__HOW TO COMPLETE THIS TASK__.
Which lines of the data hold the word "Adhes"? Copy all of them.

[Stored data entries]
= = = = =

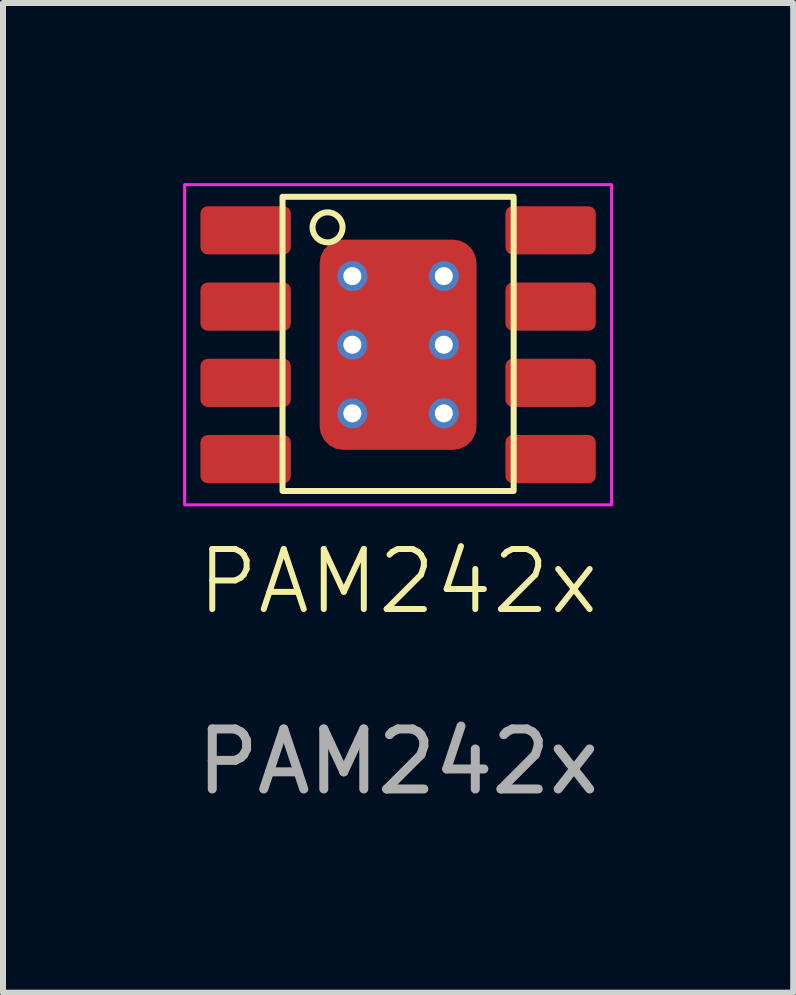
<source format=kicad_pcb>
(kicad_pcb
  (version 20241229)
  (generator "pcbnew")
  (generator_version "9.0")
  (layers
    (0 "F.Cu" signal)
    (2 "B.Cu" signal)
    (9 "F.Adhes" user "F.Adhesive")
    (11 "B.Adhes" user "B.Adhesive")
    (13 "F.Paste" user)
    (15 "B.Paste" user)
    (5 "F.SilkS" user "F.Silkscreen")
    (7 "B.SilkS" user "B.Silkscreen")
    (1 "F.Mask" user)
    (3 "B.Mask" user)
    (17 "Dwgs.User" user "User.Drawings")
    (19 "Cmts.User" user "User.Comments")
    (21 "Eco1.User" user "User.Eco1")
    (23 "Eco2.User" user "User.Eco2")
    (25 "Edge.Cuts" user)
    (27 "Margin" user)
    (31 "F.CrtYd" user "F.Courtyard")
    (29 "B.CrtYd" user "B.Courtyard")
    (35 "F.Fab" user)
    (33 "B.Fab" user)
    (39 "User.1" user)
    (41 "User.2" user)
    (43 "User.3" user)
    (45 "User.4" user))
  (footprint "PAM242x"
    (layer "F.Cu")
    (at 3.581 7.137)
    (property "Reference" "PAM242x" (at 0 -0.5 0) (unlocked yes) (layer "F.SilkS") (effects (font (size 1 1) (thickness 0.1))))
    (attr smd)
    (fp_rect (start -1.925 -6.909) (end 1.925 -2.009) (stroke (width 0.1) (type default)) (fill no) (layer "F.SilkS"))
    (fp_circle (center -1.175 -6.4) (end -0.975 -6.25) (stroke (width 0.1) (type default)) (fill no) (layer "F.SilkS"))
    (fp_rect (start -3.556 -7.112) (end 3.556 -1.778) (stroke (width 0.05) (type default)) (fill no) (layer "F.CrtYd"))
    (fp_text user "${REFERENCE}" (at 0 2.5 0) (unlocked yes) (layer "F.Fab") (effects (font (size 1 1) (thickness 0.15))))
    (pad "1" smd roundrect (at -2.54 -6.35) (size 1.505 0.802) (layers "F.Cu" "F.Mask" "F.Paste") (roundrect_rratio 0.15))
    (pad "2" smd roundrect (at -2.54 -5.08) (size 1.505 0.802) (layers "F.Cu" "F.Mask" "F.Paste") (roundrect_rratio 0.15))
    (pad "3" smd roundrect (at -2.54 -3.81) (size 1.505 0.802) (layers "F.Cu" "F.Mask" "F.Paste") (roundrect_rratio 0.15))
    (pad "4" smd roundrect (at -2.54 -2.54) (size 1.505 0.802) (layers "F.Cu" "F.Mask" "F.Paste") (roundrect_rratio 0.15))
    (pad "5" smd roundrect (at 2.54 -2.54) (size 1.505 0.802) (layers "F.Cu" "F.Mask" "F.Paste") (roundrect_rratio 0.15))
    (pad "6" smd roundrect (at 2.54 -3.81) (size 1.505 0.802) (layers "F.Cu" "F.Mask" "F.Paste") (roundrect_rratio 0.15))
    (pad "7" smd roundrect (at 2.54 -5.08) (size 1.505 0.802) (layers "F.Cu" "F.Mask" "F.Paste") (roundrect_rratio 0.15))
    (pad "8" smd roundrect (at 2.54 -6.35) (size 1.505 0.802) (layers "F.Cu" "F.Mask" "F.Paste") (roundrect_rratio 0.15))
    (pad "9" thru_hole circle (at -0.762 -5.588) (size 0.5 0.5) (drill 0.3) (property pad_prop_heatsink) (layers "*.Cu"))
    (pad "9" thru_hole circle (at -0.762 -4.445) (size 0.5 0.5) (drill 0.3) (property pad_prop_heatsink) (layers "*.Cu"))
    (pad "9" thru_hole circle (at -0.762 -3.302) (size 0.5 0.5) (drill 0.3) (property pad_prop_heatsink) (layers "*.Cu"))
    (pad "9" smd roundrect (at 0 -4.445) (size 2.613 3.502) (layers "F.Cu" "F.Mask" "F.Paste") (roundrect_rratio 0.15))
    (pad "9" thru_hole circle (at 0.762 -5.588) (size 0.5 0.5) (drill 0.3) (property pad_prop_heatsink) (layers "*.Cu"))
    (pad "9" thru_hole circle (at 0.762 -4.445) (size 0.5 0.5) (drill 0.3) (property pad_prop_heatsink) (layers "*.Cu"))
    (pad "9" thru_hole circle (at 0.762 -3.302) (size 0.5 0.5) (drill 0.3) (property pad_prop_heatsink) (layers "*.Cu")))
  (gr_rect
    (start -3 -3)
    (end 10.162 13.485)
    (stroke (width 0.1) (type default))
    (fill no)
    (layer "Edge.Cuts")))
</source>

= = = = =

__EXERCISE SOLUTION__.
    (9 "F.Adhes" user "F.Adhesive")
    (11 "B.Adhes" user "B.Adhesive")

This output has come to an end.